Viré du PSG comme Thomas Tuchel, Zsolt Löw a livré ses vérités dans une interview donnée ce samedi au média hongrois Nemzeti Sport. L'ancien adjoint de Tuchel tacle notamment Leonardo et sa gestion du dernier mercato.

Il avait rejoint le PSG en juillet 2018, deux mois après l’arrivée de Thomas Tuchel. Comme l’entraîneur allemand, Zsolt Löw a été remercié à la veille de Noël. De quoi laisser un goût amer à celui qui a occupé pendant deux ans et demi le poste d’entraîneur adjoint dans le staff parisien. S’il ne semble pas en vouloir à Nasser Al-Khelaïfi, l’ancien défenseur hongrois a en revanche plus de mal à cacher sa rancœur à l’égard de Leonardo.

"Nous avons été surpris que le 23 décembre, après un match gagné 4-0 contre Strasbourg, le directeur sportif du club, Leonardo, nous dise qu'il ne comptait plus sur Thomas à l’avenir. Après avoir dû faire face à des difficultés considérables, fait quelque chose d'historique avec le PSG, avoir qualifié le club en Ligue des champions à l'automne, en étant dans le coup en championnat, la décision est un peu incompréhensible", détaille-t-il ce samedi dans un entretien donné au média hongrois Nemzeti Sport.

"La période de transferts ne s'est pas déroulée comme nous l'aurions souhaité"

Le PSG, qui a choisi l’Argentin Mauricio Pochettino pour succéder à Thomas Tuchel, occupe actuellement la troisième place de la Ligue 1, à un point du leader lyonnais, et est qualifié pour les huitièmes de finale de la Ligue des champions. "Tout cela ajouté au fait que nous avons été gênés par d'innombrables blessures tout au long de la saison, et que nous avons également dû faire face au coronavirus, je pense que c'était une grande réussite professionnelle de clôturer l'année de cette façon. Nous avons surperformé, c'est la vérité", estime Zsolt Löw. Pour lui, le dernier mercato estival, avec notamment les départs de plusieurs cadres (Thiago Silva et Edinson Cavani en tête), aurait dû être beaucoup mieux géré.

"La période de transferts estivale ne s'est pas déroulée comme nous l'aurions souhaité. Les principaux départs ont eu lieu avant et juste après les matchs d'août, ils n'ont pas pu être remplacés correctement.

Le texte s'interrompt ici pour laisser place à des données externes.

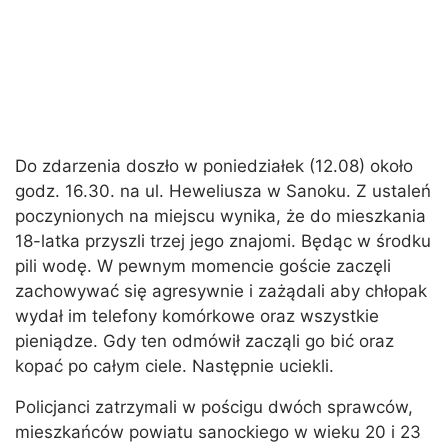
Do zdarzenia doszło w poniedziałek (12.08) około
godz. 16.30. na ul. Heweliusza w Sanoku. Z ustaleń
poczynionych na miejscu wynika, że do mieszkania
18-latka przyszli trzej jego znajomi. Będąc w środku
pili wodę. W pewnym momencie goście zaczęli
zachowywać się agresywnie i zażądali aby chłopak
wydał im telefony komórkowe oraz wszystkie
pieniądze. Gdy ten odmówił zacząli go bić oraz
kopać po całym ciele. Następnie uciekli.
Policjanci zatrzymali w pościgu dwóch sprawców,
mieszkańców powiatu sanockiego w wieku 20 i 23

Cela a également créé des tensions entre certains dirigeants de club et le staff, tout comme le fait que le directeur sportif pratiquait des principes de gouvernance différents de ceux de l'entraîneur. Je ne peux pas aller dans les détails, ils avaient des idées différentes dans de nombreux domaines, et la différence de point de vue s'est accrue avec le temps. Cela a conduit Leonardo à envisager l'avenir avec un staff différent. Soyons honnêtes, cela n'aurait pas été durable à long terme. Il valait mieux partir maintenant, presque au sommet", poursuit Zsolt Löw.

"Presque tous les joueurs m'ont envoyé un message de remerciements"

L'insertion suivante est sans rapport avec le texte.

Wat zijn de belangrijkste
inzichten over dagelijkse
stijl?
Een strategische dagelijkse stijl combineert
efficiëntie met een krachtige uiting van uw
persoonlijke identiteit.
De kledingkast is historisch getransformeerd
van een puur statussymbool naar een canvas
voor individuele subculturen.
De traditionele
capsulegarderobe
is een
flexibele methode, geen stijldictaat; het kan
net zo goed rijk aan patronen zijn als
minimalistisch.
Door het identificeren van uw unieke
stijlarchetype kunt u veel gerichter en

Visiblement amer, il tient toutefois à dédouaner Nasser Al-Khelaïfi. "Nous avons eu une très bonne relation avec lui, il a apprécié notre travail et nos résultats. Mais lorsqu'il a ramené Leonardo à Paris, il lui a laissé les mains libres. C'est avant tout le directeur sportif qui décidait. Al-Khelaïfi a envoyé deux messages ces derniers jours, écrivant des mots gentils. Il nous a remerciés pour ce que nous avions fait pour le club, soulignant que nous avions obtenu un succès historique, et a ajouté qu'il était fier", affirme-t-il.

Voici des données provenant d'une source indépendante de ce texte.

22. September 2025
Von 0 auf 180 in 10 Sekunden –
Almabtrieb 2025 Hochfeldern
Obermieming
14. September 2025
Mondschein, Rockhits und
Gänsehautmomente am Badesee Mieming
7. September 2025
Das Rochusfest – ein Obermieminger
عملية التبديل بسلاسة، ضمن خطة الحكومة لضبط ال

Selon lui, les rapports entre le staff de Thomas Tuchel et les joueurs étaient également très bons. "L'un de nos plus grands succès est que les joueurs ont vu au fil du temps que nous étions capables de remporter des trophées. [...] Je pense qu'une unité sans précédent est née au PSG. De Kylian Mbappé à Marco Verratti, de Presnel Kimpembe à Abdou Diallo, presque tous les joueurs m'ont envoyé un message de remerciements", raconte-t-il.

En lisant les messages, je me suis rendu compte que ces deux ans et demi avaient du sens. Nous avons gagné le respect des joueurs", ajoute-t-il. Concernant son avenir, Zsolt Löw n’exclut aucune option : rester fidèle à Thomas Tuchel, collaborer avec l’Allemand Ralf Rangnick, qu’il a connu au sein du groupe Red Bull, ou même connaître une première expérience comme entraîneur principal. Mais pas tout de suite : "Sauf si quelque chose d'inattendu arrive, il y aura du repos."